• [Exercise goal] From the entries that follow, gather each line holding the word "Sannes".

(Stored items from a collection)
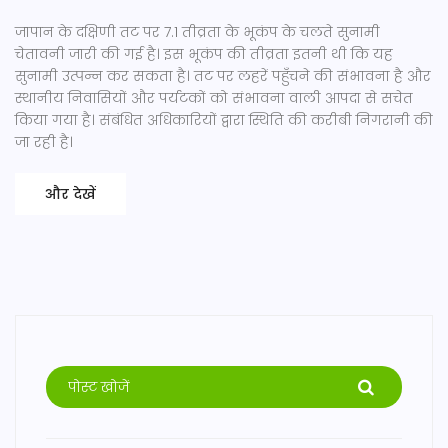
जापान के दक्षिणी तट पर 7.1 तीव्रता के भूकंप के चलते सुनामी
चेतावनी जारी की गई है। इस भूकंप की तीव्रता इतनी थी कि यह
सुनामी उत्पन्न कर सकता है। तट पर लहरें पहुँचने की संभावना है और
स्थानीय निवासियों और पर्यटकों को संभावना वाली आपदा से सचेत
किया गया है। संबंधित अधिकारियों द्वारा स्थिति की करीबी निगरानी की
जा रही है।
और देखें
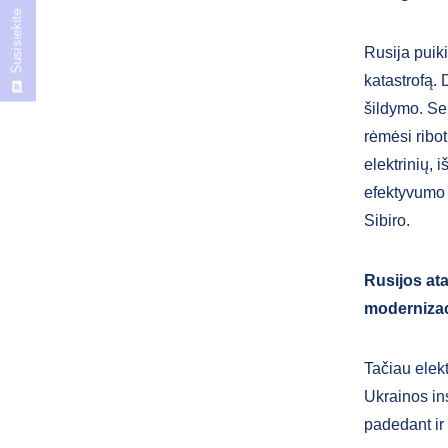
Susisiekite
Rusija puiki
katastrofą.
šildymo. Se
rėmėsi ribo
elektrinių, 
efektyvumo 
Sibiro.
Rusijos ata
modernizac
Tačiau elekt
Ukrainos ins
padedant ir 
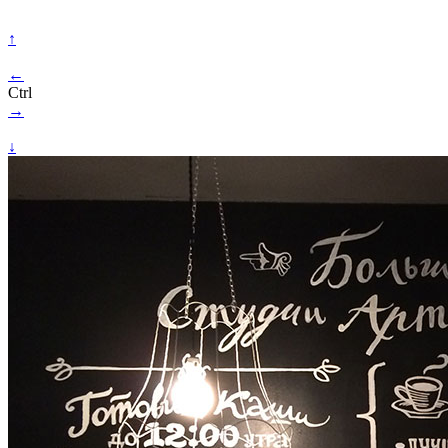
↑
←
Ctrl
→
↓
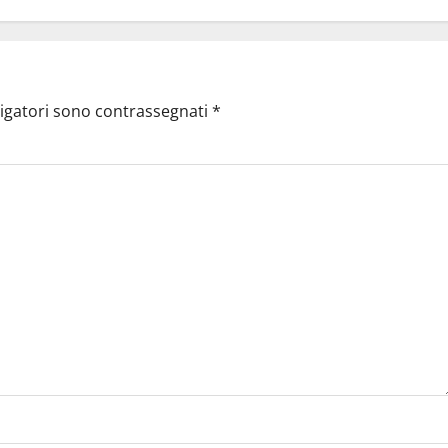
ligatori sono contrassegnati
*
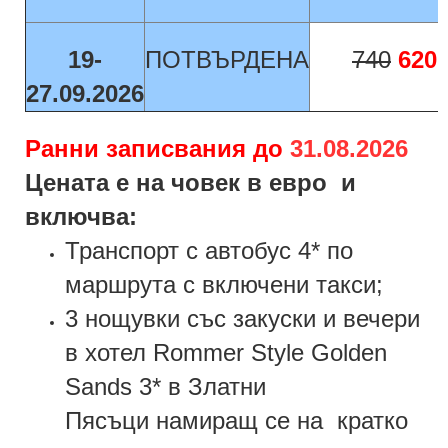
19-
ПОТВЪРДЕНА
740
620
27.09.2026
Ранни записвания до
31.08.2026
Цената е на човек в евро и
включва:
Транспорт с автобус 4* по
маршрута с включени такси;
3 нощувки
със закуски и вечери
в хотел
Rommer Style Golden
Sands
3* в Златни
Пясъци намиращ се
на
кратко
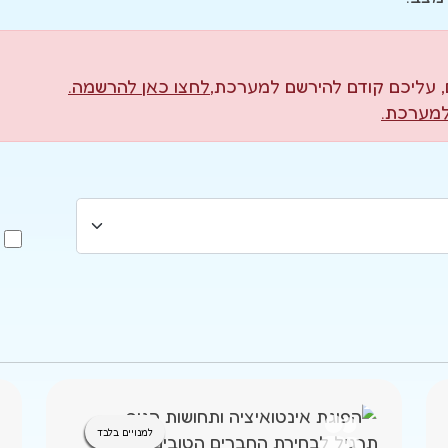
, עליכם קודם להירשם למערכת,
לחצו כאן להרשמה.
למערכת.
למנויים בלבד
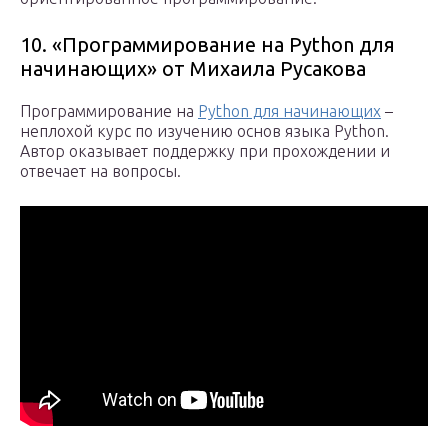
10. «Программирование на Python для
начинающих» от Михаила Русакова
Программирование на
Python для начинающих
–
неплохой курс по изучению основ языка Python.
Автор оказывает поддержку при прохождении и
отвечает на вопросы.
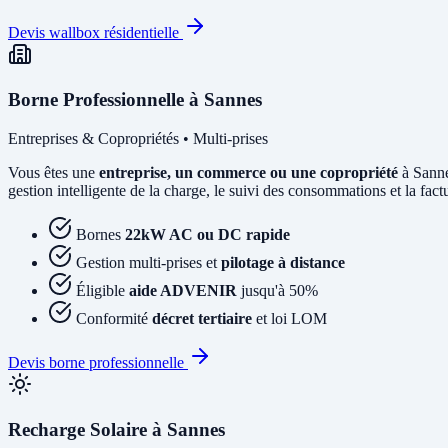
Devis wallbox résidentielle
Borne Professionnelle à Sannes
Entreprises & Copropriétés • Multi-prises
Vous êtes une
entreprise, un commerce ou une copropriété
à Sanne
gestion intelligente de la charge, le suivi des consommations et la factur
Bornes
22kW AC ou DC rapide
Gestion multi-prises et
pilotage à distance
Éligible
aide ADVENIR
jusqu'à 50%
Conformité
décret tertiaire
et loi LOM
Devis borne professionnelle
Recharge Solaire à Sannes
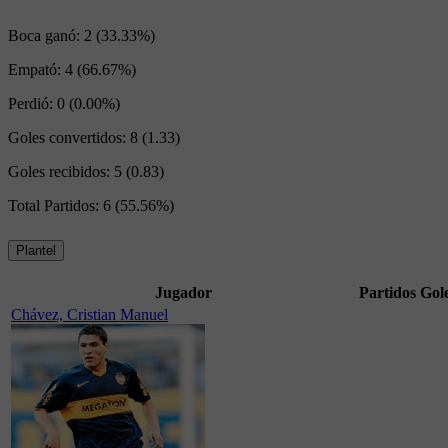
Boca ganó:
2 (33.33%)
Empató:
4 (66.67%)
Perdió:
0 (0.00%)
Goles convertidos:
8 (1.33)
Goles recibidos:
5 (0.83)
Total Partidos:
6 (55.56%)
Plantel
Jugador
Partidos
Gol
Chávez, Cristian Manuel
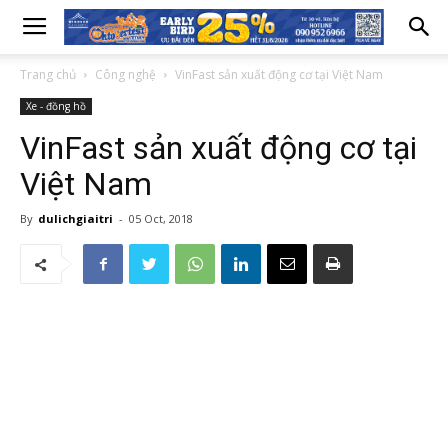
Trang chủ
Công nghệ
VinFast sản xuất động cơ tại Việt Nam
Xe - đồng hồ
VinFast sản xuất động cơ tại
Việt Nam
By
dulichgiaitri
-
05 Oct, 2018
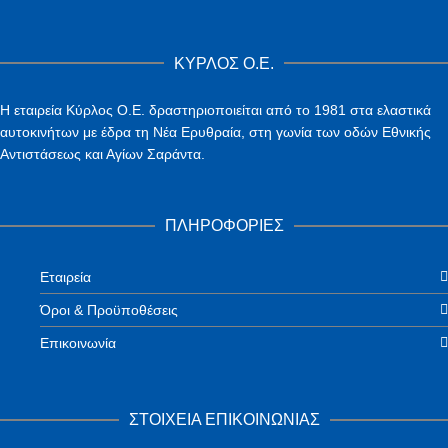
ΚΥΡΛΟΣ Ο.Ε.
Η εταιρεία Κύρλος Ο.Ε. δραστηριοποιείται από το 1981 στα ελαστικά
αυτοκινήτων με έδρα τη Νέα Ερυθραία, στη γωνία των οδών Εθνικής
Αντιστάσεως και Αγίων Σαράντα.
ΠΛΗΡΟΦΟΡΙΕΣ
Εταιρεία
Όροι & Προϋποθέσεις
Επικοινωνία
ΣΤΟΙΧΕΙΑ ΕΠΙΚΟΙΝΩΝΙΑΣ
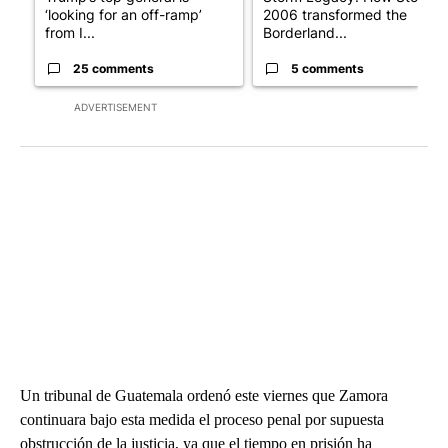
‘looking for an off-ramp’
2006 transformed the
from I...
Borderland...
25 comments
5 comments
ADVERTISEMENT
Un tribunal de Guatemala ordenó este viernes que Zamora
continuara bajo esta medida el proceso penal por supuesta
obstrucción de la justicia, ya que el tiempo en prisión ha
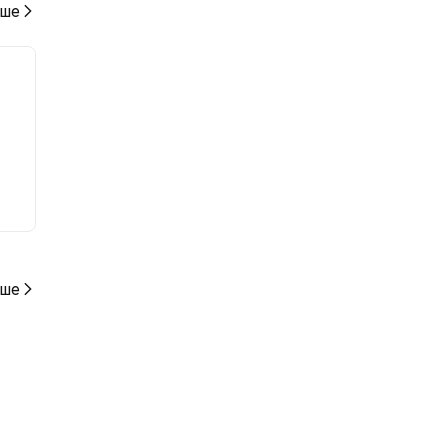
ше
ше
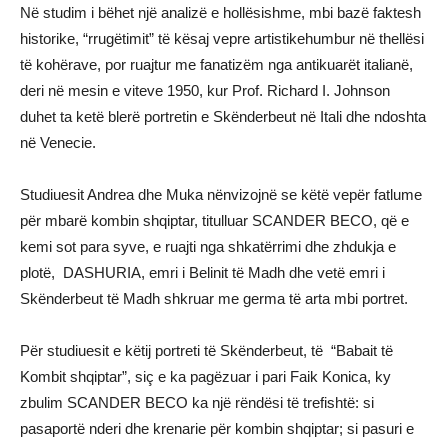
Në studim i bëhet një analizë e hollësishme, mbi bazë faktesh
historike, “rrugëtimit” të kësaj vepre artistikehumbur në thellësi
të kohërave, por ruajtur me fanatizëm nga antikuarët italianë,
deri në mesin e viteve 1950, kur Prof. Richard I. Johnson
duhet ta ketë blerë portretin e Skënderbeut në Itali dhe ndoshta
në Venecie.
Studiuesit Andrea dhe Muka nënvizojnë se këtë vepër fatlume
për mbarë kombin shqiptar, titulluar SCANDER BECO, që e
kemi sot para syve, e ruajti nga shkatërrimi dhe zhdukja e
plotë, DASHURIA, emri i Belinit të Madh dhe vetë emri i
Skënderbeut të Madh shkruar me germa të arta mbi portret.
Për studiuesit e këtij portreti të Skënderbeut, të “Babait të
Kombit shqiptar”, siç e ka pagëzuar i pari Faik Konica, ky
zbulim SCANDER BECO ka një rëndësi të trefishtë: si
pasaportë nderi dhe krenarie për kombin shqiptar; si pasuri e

• [Exercise response]
Borne Professionnelle à Sannes
Recharge Solaire à Sannes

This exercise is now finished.